Given records ::

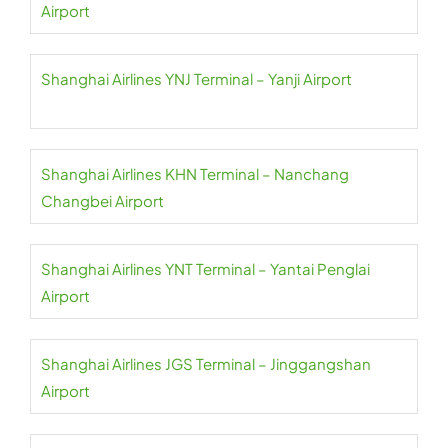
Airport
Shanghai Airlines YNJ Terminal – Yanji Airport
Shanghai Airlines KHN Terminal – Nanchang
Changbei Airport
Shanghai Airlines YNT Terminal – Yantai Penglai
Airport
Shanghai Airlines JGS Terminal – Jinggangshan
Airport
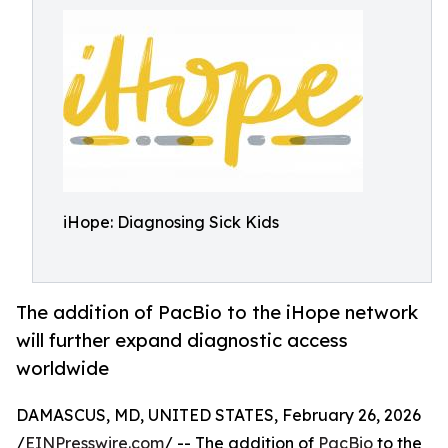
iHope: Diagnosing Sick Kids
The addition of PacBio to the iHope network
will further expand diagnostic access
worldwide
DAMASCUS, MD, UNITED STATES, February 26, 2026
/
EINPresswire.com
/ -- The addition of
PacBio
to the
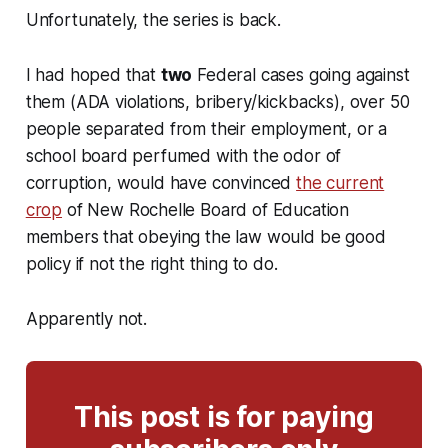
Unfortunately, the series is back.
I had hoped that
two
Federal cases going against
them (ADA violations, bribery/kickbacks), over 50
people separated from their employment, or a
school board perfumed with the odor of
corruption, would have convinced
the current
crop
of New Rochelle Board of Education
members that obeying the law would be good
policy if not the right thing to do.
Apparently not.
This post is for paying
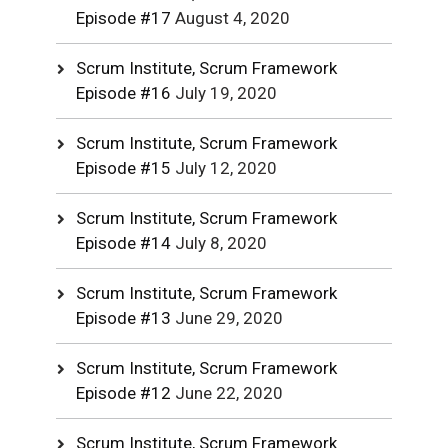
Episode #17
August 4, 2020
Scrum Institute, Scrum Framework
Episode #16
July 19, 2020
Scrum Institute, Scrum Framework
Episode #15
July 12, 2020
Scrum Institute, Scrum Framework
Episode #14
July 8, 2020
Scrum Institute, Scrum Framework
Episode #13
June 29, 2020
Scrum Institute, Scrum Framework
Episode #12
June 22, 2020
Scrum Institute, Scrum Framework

---

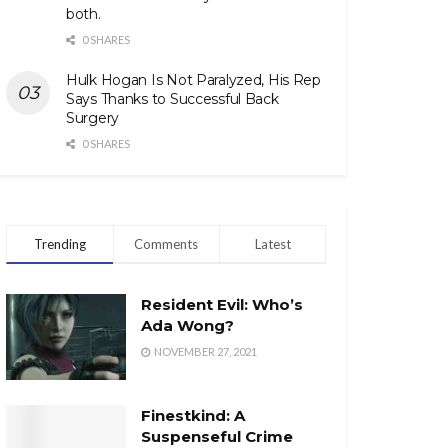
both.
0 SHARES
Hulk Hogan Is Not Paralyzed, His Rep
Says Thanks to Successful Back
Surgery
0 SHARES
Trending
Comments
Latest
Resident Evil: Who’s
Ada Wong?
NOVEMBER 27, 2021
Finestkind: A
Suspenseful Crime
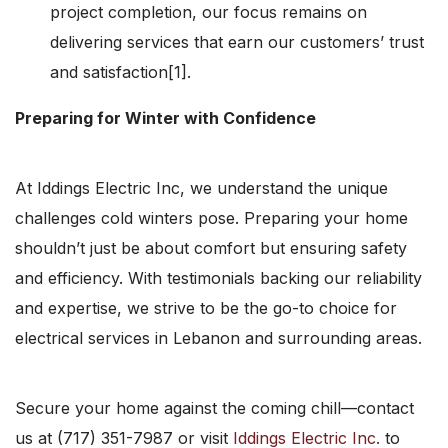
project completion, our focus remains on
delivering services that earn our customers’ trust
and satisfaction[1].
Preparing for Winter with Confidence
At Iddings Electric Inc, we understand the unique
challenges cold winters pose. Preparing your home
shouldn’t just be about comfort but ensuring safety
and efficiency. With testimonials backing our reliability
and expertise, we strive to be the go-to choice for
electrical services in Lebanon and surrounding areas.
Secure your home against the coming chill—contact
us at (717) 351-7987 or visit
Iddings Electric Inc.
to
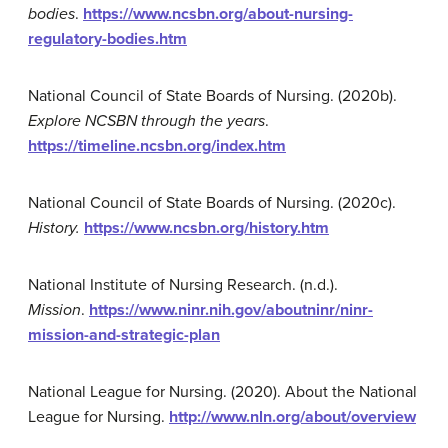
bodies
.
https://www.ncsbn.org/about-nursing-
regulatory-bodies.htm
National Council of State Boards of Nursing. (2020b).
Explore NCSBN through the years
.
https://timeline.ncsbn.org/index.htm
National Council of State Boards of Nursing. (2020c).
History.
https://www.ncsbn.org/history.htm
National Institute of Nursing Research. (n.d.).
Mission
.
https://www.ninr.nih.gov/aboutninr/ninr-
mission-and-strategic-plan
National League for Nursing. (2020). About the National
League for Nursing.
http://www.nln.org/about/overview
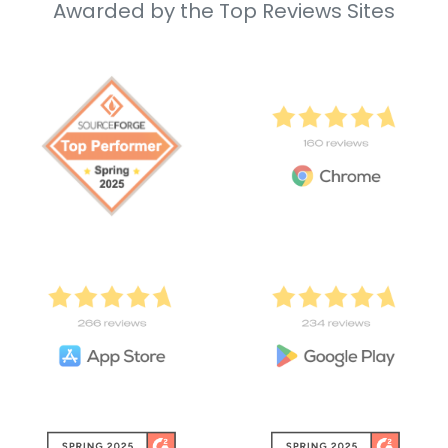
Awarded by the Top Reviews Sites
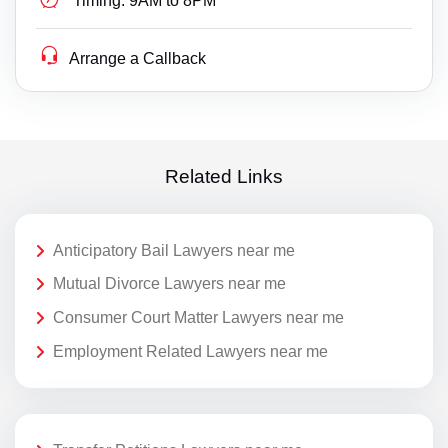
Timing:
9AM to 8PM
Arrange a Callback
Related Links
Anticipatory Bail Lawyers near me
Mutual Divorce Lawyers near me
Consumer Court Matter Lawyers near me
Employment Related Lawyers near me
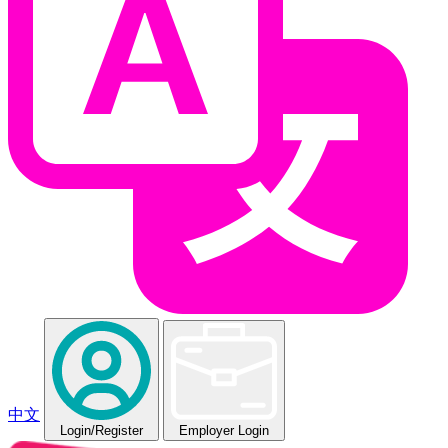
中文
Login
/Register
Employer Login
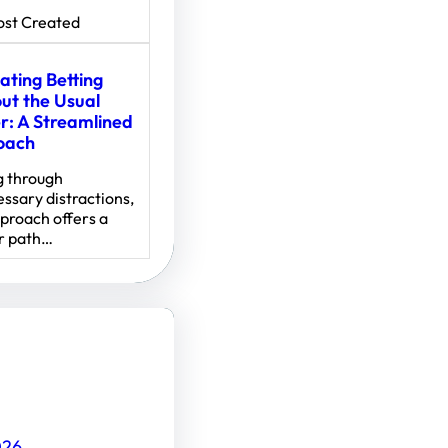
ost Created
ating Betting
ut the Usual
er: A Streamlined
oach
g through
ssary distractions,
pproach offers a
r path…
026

--

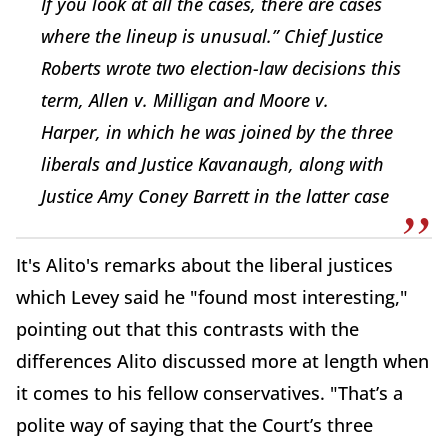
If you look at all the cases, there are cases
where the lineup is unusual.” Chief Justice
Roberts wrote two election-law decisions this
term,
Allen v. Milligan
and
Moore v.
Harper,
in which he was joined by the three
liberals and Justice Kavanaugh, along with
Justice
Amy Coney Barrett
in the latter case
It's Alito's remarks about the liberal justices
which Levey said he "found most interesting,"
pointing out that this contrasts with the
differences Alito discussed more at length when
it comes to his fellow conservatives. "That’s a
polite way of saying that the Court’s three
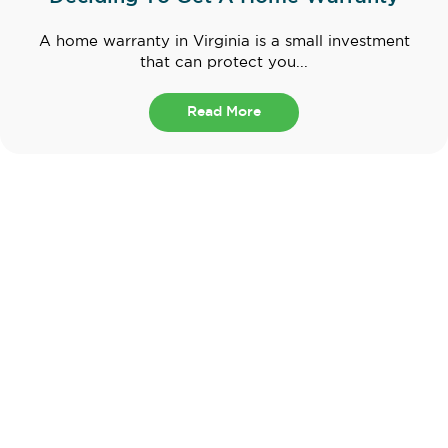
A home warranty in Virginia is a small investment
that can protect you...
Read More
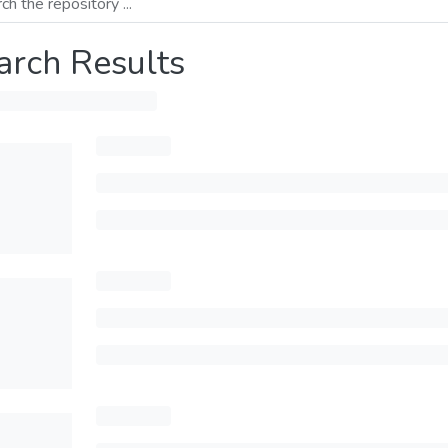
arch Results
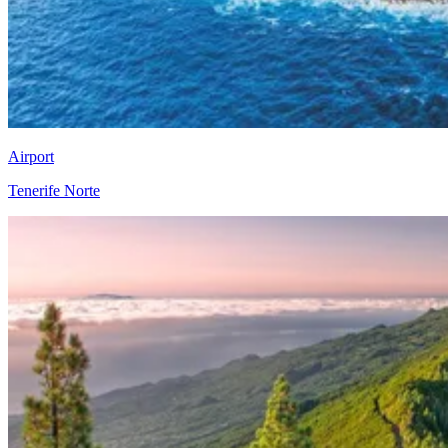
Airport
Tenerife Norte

Problem requirements ::
From the material above, pick out each line in which the word "services" appears.

Solution ::
delivering services that earn our customers’ trust
electrical services in Lebanon and surrounding areas.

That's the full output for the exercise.